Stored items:
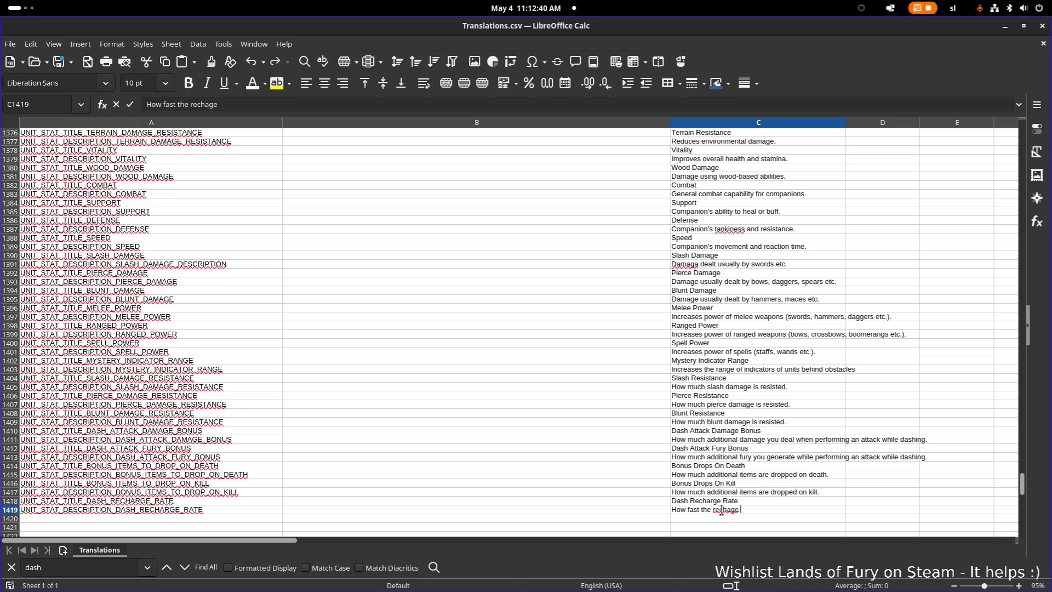
key(BackSpace)
key(BackSpace)
key(BackSpace)
text(dashes re)
text(charge.)
key(Return)
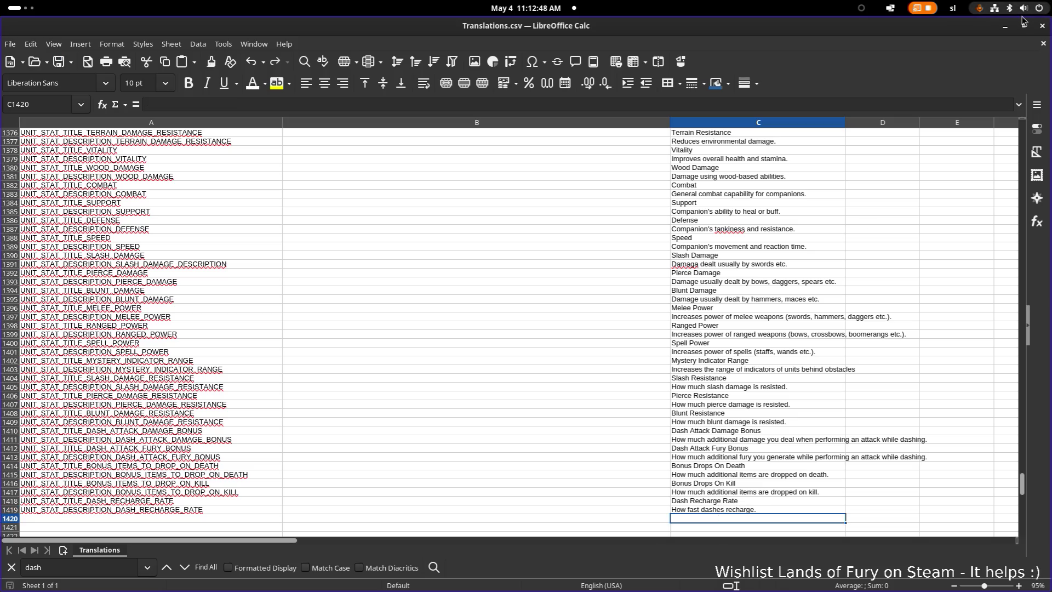
click(1006, 26)
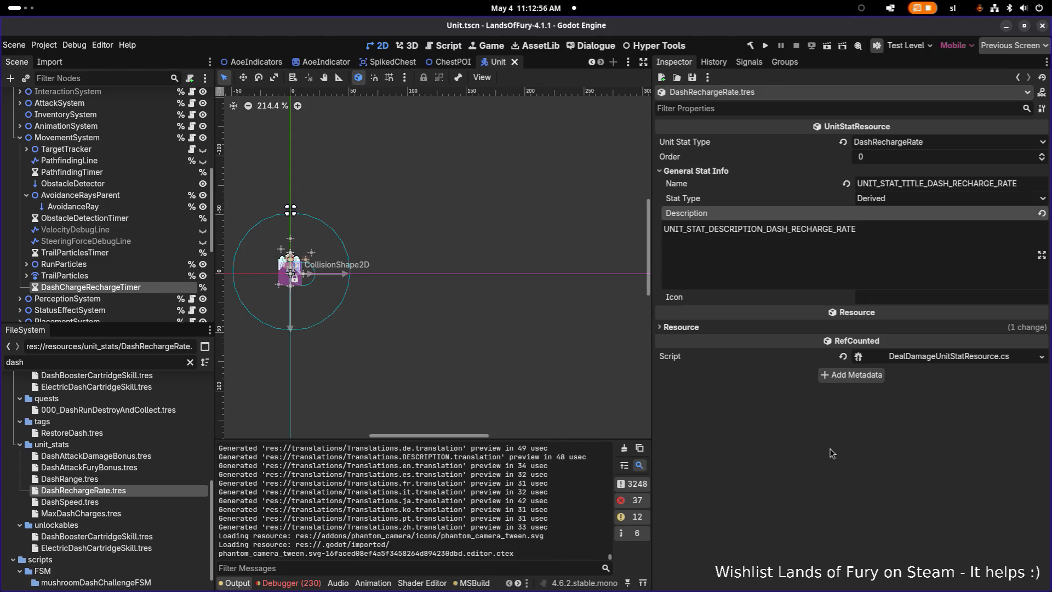
Switch back to Visual Studio Code showing UnitStat.cs's UnitStatType enum
key(super)
click(689, 308)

• TASK OBJECTIVE:
No pictures belong in the copy. Retype exactly, and only, the lines from the line containing "text(charge.)" through the last line of the data, both included.

• TASK RESULT:
text(charge.)
key(Return)
click(1006, 26)
Switch back to Visual Studio Code showing UnitStat.cs's UnitStatType enum
key(super)
click(689, 308)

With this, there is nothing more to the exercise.